One of the implicit themes in Out of the Blue is amoral capitalism and its influences on society, in Section 7 this theme is greatly criticised. The oxymoron used in this section “Move. Don’t move” to reflect the panicked internal conflict of the speaker and those around him, which critique’s authority as the contradictory instructions are useless. As authority cannot find a solution to the problem it can be interpreted represent its failures, as despite its attempts to provide for all, capitalism fails many citizens, just as the instructions fail to save lives. This critique of capitalism opposes the pedestal upon which the persona holds capitalism, in Section 3 he triumphs when “selling sand to the desert” the alliteration of “s” emphasises the pride he takes in capitalism’s corruption. The view of capitalism progress’ in Section 7 as it displays how capitalism has led to chaos, which is crucial to the conclusion of Section 13 in which there is a haunting reflection of the physical and emotional isolation caused by the growth of greed.

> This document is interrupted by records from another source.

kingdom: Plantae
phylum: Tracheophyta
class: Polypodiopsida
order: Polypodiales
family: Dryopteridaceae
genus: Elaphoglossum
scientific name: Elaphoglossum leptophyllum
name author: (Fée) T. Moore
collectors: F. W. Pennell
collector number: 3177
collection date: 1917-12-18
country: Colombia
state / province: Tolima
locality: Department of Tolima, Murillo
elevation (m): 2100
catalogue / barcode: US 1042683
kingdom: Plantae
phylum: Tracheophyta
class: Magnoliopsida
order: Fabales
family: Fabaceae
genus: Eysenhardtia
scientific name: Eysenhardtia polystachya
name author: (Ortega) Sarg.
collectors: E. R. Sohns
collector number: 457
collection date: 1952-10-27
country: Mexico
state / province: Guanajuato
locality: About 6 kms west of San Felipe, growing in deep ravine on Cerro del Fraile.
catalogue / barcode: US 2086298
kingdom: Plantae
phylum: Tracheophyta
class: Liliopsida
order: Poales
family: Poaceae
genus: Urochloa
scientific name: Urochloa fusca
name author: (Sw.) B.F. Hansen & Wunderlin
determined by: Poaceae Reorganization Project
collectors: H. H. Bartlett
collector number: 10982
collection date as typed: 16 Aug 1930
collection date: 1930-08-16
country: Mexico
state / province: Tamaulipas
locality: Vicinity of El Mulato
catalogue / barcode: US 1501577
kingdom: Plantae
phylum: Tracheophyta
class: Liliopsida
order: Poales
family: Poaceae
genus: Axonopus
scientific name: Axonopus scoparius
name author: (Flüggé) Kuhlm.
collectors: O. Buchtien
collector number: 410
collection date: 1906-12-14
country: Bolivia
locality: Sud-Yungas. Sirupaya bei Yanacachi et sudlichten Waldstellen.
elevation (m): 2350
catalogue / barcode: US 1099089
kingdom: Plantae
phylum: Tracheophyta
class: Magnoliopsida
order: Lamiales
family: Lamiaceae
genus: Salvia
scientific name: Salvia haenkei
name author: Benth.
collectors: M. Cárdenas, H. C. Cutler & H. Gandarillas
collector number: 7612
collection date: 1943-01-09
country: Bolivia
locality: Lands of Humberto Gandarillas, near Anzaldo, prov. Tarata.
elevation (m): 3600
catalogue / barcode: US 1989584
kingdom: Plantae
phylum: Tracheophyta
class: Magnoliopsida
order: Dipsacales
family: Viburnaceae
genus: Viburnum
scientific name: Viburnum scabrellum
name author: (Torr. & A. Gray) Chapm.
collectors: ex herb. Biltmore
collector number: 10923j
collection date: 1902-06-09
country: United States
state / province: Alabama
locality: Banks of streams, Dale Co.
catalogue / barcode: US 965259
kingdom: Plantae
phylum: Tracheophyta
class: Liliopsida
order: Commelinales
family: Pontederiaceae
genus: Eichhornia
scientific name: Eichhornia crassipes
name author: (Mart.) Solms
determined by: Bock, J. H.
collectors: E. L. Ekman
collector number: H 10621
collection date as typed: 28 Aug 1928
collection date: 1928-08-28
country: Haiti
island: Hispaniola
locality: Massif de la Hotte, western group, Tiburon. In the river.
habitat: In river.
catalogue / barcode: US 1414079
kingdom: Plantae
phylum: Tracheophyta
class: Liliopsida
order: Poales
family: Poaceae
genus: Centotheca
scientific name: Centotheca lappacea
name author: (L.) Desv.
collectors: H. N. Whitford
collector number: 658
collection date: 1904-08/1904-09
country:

In conclusion, Section 7 is a climactic point of the poem as the form, language and structure used heighten the tension. The purpose of this section is to replay the historical horror of the events and convey the agony of attempts to escape through the turmoil of the passage, which ends in the “end stop” preventing the weariness of the “Go up. Go down”, signifying the death of the Traders hope of escape. The structure creates disorder which contrasts with the sections that come both before and after, isolating this section. Armitage uses the language to portray the global scale of the events as well as the suffering and helplessness. This section enable those who would watch the documentary or read the poem to connect with the events of 9/11 as it both globalises the events and personalises it.